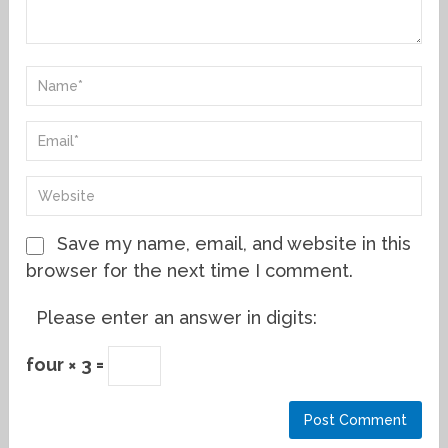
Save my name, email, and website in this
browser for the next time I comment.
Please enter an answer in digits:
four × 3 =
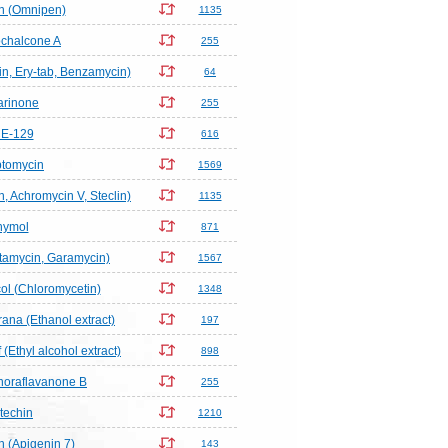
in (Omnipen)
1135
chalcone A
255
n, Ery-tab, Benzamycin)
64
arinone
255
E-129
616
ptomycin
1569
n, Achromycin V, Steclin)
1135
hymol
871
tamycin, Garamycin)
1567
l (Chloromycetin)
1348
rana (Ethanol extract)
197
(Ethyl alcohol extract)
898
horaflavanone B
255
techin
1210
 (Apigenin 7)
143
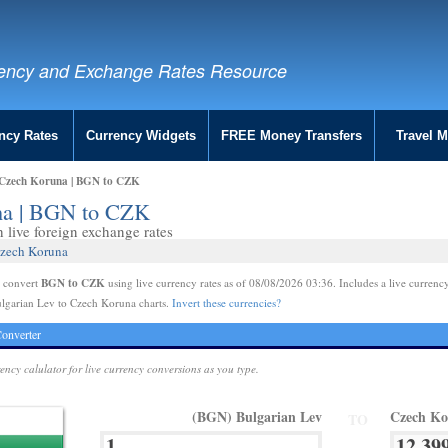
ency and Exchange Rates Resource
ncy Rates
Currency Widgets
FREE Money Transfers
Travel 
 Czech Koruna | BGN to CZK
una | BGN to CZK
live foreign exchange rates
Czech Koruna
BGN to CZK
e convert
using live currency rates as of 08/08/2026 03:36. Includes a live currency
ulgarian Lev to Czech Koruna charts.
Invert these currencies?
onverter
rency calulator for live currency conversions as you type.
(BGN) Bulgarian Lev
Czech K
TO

━━━━━━

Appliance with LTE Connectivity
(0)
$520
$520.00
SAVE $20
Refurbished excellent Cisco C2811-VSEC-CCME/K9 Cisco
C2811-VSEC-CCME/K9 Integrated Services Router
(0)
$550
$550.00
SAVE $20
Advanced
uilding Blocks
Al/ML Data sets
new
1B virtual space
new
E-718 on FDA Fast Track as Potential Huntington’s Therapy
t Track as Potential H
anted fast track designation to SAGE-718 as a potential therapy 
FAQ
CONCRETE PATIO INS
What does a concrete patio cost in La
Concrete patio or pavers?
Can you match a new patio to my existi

━━━━━━

Rewrite a portion of the records above as a Markdown table with the columns Row and Line, numbering each line and leaving out blank lines. Begin at the line that contains "Appliance with LTE Connectivity" and stop after the line that contains "Can you match a new patio to my existi".

| Row | Line |
|---|---|
| 1 | Appliance with LTE Connectivity |
| 2 | (0) |
| 3 | $520 |
| 4 | $520.00 |
| 5 | SAVE $20 |
| 6 | Refurbished excellent Cisco C2811-VSEC-CCME/K9 Cisco |
| 7 | C2811-VSEC-CCME/K9 Integrated Services Router |
| 8 | (0) |
| 9 | $550 |
| 10 | $550.00 |
| 11 | SAVE $20 |
| 12 | Advanced |
| 13 | uilding Blocks |
| 14 | Al/ML Data sets |
| 15 | new |
| 16 | 1B virtual space |
| 17 | new |
| 18 | E-718 on FDA Fast Track as Potential Huntington’s Therapy |
| 19 | t Track as Potential H |
| 20 | anted fast track designation to SAGE-718 as a potential therapy  |
| 21 | FAQ |
| 22 | CONCRETE PATIO INS |
| 23 | What does a concrete patio cost in La |
| 24 | Concrete patio or pavers? |
| 25 | Can you match a new patio to my existi |